Catherine Leyreloup
These feelings are hard to capture. Being 'at one with nature' doesn't do it because I'm also separate and I can easily get enslaved by banal ideas of what I'm about. To sentimentalise nature can result in a chocolate box. To be too submissive can allow nature to become a one-way mirror in which your seeing self is too diminished. Or you can look deeper into humanity through nature, as Van Gogh did, hoping not to trespass too far. It is a question of subtle balance, as life always is.
Each of us has this relationship, just as we all worship something, with or without a God. How we manage this relationship speaks profoundly to how we manage being alive. Any mind that isn't mildly pessimistic is going to be foolish. Any soul that can't find some joy is going to drag down the energy of whatever it touches. That's where we are.

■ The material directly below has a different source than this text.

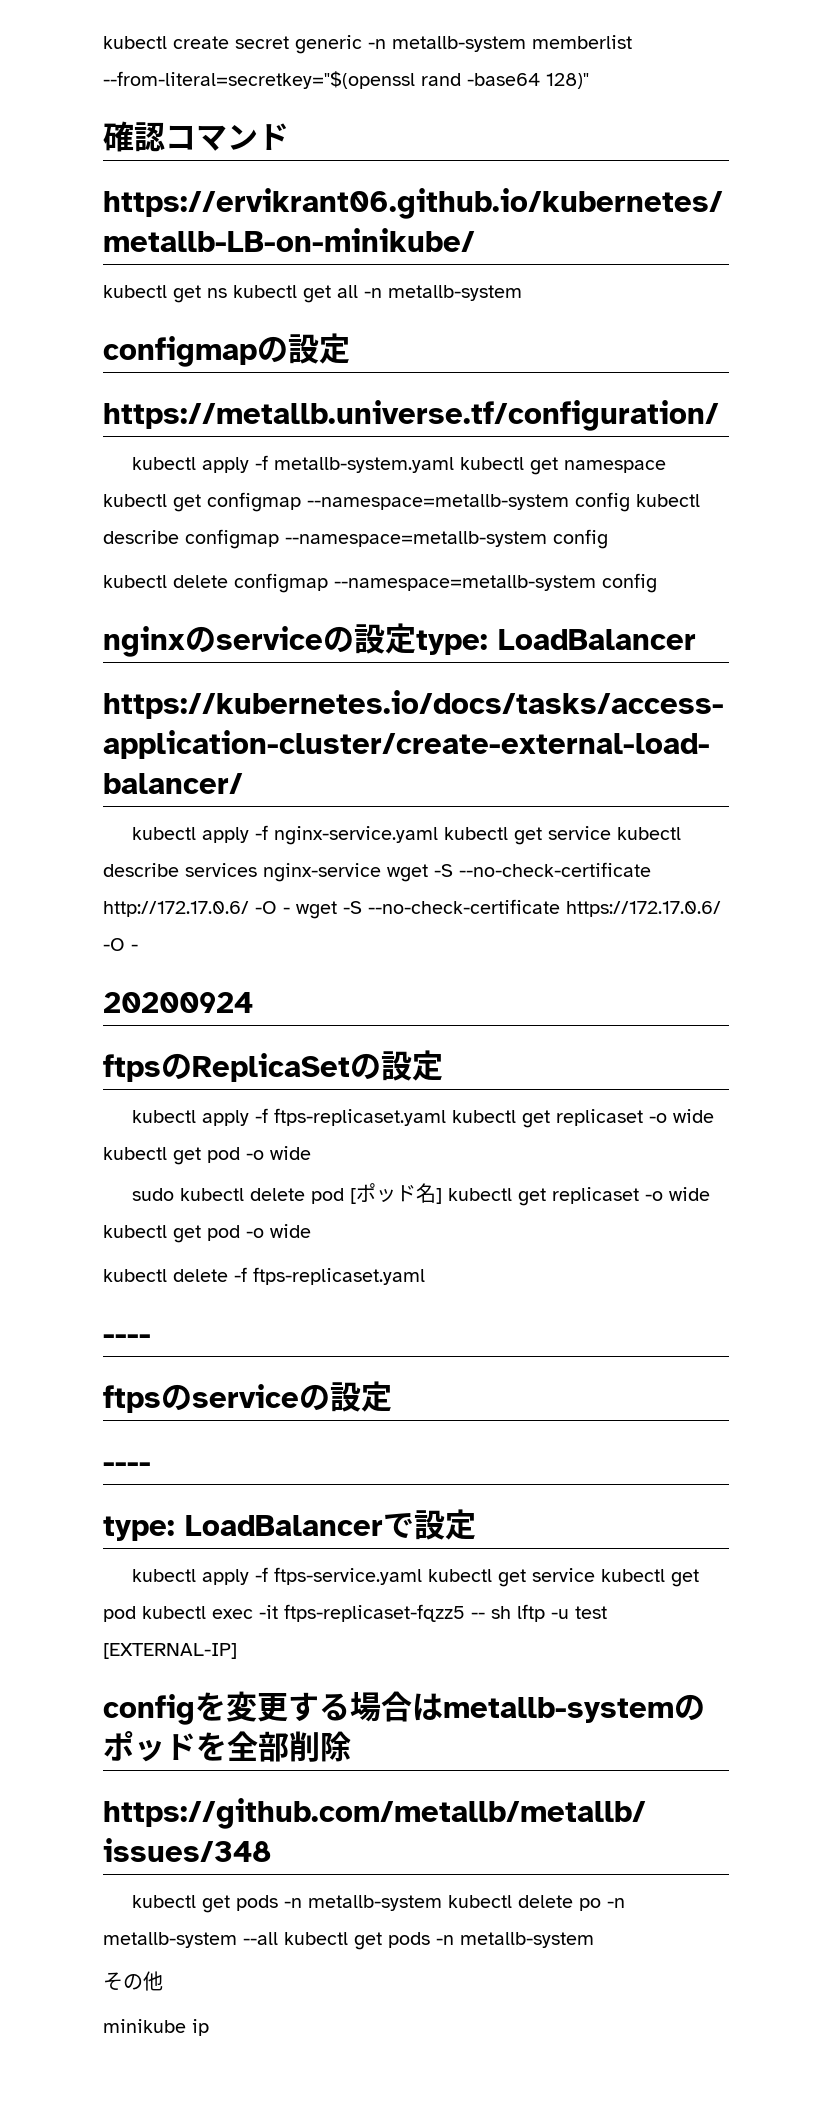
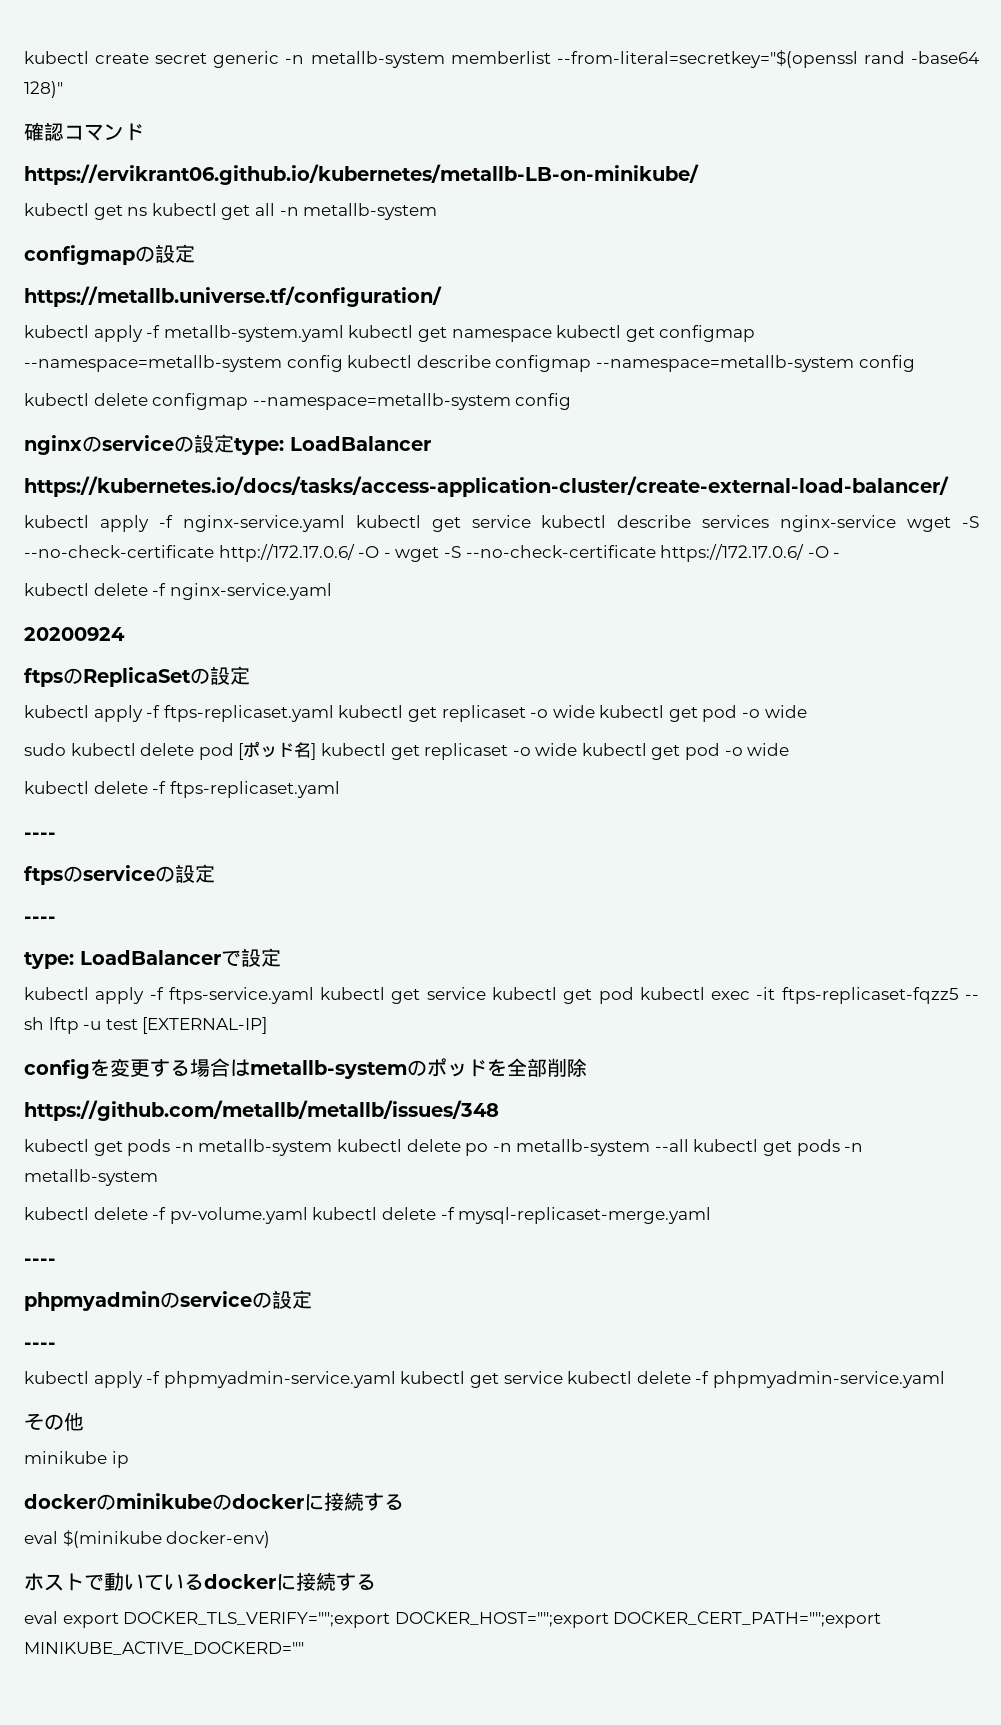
(138, 947) none -> [24,583,332,600] // kubectl delete -f nginx-service.yaml
[103,1971,163,1991] [103,2019,209,2036] その他 // minikube ip -> [24,1207,712,1224] [24,1258,56,1265] [24,1290,312,1311] [24,1342,56,1349] [24,1371,945,1388] [24,1412,84,1431] [24,1451,129,1468] [24,1492,404,1511] [24,1530,271,1548] [24,1572,376,1591] [24,1611,882,1628] [24,1641,304,1655] kubectl delete -f pv-volume.yaml kubectl delete -f mysql-replicaset-merge.yaml // ---- // phpmyadminのserviceの設定 // ---- // kubectl apply -f phpmyadmin-service.yaml kubectl get service kubectl delete -f phpmyadmin-service.yaml // その他 // minikube ip // dockerのminikubeのdockerに接続する // eval $(minikube docker-env) // ホストで動いているdockerに接続する // eval export DOCKER_TLS_VERIFY="";export DOCKER_HOST="";export DOCKER_CERT_PATH="";export MINIKUBE_ACTIVE_DOCKERD=""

We reach out for life, just as natures reaches out for life, on this same powerful earth, under our same magnificent skies. The trees come and go while we wonder about eternal things. Yet we unite. Corn sways in the breeze, leaves dance and create patterns of light and shadow, and we find ourselves standing in this fusion.
Please join me in this wonderful conversation. See your brightness in the play of light. Feel the miracle of colour touch your heart. Let the mystery come through you, as it escapes from dark places and tormented shapes. That's all I'm asking. There is always a challenge to be who I really am, as an artist, as a person, as a spirit. That's what I strive for, to balance my identity with as much of the incoming stream of life as I can live with at any time.